Given request
Find every line of the data below that contains the word "bare", matching case exactly, and copy each of those lines.

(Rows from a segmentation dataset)

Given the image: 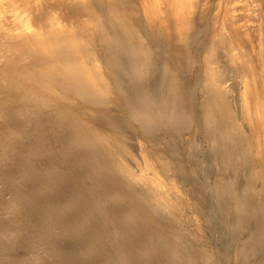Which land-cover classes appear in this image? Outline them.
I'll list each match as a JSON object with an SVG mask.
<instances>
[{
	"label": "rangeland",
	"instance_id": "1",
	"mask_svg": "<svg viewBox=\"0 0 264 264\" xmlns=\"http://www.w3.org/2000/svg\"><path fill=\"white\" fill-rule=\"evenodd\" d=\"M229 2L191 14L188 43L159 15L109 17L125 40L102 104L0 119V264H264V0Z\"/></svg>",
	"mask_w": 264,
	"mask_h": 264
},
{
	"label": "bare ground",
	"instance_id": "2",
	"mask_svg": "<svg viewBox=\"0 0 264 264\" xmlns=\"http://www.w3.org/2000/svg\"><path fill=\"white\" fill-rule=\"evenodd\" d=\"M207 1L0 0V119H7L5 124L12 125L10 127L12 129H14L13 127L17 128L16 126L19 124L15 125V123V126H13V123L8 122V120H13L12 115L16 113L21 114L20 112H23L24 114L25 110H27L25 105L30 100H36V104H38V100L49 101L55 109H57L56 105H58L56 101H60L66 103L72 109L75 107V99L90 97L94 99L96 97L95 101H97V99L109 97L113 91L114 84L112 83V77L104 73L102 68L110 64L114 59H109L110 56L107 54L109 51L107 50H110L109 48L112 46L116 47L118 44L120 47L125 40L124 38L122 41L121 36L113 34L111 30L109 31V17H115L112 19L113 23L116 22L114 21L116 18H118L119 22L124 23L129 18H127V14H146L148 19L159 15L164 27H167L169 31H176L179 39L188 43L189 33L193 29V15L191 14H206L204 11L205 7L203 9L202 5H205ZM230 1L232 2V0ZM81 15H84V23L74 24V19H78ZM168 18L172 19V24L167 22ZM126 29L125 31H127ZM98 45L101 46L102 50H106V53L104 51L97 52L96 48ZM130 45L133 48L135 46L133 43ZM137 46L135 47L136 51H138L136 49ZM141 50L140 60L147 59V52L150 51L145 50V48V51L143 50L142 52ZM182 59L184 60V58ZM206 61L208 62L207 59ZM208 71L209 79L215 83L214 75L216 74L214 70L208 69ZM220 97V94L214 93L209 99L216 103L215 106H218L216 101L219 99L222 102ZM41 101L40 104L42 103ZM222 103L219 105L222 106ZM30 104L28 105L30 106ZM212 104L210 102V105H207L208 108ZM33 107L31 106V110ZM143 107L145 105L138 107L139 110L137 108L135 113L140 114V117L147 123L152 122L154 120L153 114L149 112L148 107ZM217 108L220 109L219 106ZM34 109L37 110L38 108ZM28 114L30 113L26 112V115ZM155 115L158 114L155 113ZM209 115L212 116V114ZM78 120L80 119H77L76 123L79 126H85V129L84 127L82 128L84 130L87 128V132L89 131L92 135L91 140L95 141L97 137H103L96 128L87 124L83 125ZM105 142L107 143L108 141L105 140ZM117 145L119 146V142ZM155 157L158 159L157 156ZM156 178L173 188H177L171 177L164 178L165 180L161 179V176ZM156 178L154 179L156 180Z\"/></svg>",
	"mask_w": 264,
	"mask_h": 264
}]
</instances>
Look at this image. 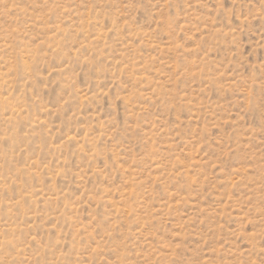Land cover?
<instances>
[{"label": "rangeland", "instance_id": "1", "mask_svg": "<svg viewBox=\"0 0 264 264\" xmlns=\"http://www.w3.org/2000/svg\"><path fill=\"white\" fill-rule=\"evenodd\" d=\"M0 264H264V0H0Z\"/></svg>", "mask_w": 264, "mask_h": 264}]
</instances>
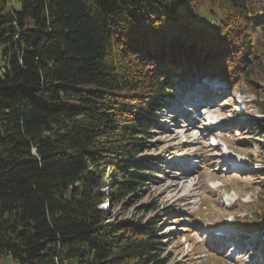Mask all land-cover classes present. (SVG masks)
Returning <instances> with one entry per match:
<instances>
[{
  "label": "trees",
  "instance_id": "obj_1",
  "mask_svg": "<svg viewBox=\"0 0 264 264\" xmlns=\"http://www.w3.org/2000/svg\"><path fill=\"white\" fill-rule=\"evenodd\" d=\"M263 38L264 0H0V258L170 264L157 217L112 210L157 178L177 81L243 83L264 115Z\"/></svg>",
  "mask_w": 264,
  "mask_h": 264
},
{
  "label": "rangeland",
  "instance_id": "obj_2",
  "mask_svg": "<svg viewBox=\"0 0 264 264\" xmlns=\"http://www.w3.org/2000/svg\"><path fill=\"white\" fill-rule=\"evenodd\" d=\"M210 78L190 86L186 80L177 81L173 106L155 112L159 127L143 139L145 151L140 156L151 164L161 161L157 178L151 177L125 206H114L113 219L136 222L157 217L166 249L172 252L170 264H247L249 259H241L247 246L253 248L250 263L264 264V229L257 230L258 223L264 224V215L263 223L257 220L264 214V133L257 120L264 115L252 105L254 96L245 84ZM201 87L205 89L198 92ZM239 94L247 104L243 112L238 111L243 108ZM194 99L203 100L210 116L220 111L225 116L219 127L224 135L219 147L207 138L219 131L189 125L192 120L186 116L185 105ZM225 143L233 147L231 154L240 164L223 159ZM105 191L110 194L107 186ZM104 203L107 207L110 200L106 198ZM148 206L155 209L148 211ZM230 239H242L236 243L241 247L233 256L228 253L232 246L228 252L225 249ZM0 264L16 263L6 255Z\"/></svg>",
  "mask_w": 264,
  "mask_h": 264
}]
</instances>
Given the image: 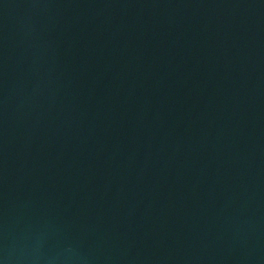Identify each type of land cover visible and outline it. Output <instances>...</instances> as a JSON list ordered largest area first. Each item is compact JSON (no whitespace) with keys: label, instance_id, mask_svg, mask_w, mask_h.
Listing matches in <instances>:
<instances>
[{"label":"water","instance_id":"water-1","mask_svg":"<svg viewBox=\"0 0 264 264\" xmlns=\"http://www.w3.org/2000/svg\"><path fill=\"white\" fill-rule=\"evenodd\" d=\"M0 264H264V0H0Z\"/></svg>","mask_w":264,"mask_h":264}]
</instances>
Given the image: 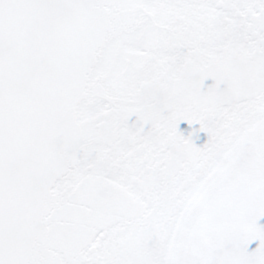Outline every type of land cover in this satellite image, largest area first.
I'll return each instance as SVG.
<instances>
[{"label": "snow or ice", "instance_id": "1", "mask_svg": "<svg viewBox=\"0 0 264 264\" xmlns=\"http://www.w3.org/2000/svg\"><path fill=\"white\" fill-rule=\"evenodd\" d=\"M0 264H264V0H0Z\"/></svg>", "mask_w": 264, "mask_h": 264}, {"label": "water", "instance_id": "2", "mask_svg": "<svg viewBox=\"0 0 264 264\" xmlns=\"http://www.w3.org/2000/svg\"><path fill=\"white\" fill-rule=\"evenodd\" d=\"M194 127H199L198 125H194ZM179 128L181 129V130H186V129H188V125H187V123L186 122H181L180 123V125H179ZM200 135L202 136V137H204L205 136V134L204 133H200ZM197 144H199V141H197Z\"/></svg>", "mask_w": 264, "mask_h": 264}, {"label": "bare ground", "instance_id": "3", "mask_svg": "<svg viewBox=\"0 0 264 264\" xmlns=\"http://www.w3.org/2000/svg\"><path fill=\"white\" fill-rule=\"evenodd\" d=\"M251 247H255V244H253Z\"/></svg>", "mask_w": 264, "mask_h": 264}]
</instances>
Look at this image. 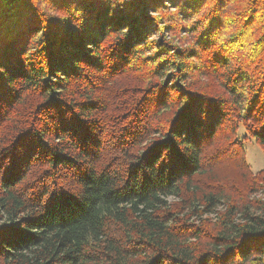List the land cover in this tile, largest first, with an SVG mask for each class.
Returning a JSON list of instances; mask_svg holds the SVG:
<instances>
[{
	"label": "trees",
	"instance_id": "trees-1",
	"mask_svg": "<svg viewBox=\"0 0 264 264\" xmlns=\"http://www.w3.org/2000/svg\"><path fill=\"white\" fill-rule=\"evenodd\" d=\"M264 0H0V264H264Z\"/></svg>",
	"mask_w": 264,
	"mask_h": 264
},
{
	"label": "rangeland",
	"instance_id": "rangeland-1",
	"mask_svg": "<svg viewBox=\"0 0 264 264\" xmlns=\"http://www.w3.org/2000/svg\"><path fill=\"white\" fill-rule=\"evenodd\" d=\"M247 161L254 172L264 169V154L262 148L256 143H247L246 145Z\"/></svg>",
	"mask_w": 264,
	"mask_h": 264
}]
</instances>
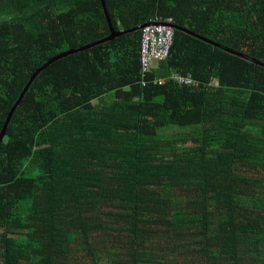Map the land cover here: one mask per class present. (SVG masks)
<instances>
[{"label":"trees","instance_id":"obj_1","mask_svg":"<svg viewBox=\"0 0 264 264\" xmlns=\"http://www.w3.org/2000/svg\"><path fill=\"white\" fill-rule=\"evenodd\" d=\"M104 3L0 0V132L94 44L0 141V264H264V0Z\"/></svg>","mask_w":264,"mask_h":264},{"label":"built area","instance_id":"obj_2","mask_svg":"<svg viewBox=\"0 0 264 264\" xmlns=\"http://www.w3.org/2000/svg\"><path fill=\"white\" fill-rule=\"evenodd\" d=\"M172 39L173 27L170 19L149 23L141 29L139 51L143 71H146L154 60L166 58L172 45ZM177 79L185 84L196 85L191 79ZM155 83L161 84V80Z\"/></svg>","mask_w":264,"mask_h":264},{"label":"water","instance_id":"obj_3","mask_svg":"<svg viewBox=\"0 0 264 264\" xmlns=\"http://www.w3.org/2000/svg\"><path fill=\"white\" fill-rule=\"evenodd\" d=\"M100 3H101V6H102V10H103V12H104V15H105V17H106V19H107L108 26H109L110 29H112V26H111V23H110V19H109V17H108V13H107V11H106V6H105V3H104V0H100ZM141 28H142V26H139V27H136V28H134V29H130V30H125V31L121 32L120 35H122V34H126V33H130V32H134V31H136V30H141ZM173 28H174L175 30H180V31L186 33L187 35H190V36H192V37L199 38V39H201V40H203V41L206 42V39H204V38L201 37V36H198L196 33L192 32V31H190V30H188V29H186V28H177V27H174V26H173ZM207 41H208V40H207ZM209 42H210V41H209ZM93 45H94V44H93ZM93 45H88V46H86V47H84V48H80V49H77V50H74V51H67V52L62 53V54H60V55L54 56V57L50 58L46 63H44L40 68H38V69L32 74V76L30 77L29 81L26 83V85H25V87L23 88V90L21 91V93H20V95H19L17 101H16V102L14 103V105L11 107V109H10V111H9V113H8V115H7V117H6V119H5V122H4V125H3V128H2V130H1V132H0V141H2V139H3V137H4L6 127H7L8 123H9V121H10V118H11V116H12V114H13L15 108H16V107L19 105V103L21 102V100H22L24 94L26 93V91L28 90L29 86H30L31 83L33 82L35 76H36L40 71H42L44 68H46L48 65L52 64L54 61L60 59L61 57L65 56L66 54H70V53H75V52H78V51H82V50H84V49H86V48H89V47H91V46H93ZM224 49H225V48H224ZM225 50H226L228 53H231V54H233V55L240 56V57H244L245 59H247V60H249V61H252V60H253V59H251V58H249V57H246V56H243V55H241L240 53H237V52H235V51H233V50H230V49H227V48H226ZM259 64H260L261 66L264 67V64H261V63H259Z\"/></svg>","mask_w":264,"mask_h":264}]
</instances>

Expected answer
	"label": "bare ground",
[{"label": "snow or ice", "instance_id": "1", "mask_svg": "<svg viewBox=\"0 0 264 264\" xmlns=\"http://www.w3.org/2000/svg\"><path fill=\"white\" fill-rule=\"evenodd\" d=\"M0 264H264V0H0Z\"/></svg>", "mask_w": 264, "mask_h": 264}, {"label": "water", "instance_id": "2", "mask_svg": "<svg viewBox=\"0 0 264 264\" xmlns=\"http://www.w3.org/2000/svg\"><path fill=\"white\" fill-rule=\"evenodd\" d=\"M194 127H199L198 125H194ZM179 128L181 129V130H186V129H188V125H187V123L186 122H181L180 123V125H179ZM200 135L202 136V137H204L205 136V134L204 133H200ZM197 144H199V141H197Z\"/></svg>", "mask_w": 264, "mask_h": 264}, {"label": "bare ground", "instance_id": "3", "mask_svg": "<svg viewBox=\"0 0 264 264\" xmlns=\"http://www.w3.org/2000/svg\"><path fill=\"white\" fill-rule=\"evenodd\" d=\"M251 247H255V244H253Z\"/></svg>", "mask_w": 264, "mask_h": 264}]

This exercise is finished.